** DOCUMENT EXCERPT follows **

Since our first week in Yanoun, teammate Rachel has said “We’ve fallen down the rabbit hole” a la Alice in Wonderland. And this has become our team mantra. There have been many evenings when I have been grateful for the book of Sudoku puzzles I packed in my suitcase. After a day of no logic to any of the things we are seeing and experiencing, I find comfort in the fact that at least on that page there is one right answer and I can find it!
This week we were elated to hear that the Yanounis had been given permission to plow the olive fields and that IDF protection would be provided if necessary. Plowing aerates the soil and (unfortunately for Birgitta and I) gets rid of all those beautiful wildflowers that compete for the precious water. Of course this was good news and we spent several hours yesterday working with the villagers, hauling away large dead branches from around the bases of the olive trees. But this is only the first step, and in another month or so there is no assurance that they will get permission to prune the trees. And if that weren’t enough, in October or November there is no guarantee that they will be permitted to harvest the olives. The pattern over the past few years has been to allow two or three days for harvesting instead of the two weeks needed, and the remainder of the fruit is left to rot on the trees. Whereas the potential yield is in the thousands of tons of olives, they are now lucky to get a single ton.

** End of DOCUMENT EXCERPT **

■ **WHAT YOU NEED TO DO**
Please write out the stretch of the Yanoun entry from "Since our first" through "can find it!". The data here comes from a separate source.

** DATA follows **

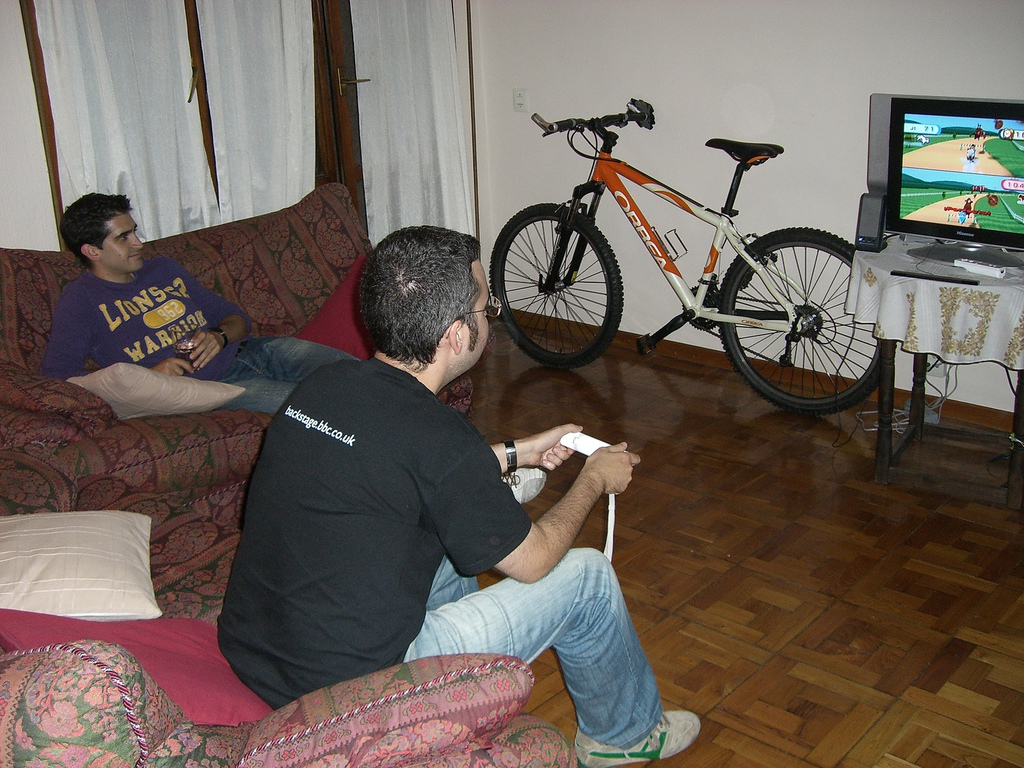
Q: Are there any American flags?
A: No, there are no American flags.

** End of DATA **

■ **RESPONSE TO THE TASK**
Since our first week in Yanoun, teammate Rachel has said “We’ve fallen down the rabbit hole” a la Alice in Wonderland. And this has become our team mantra. There have been many evenings when I have been grateful for the book of Sudoku puzzles I packed in my suitcase. After a day of no logic to any of the things we are seeing and experiencing, I find comfort in the fact that at least on that page there is one right answer and I can find it!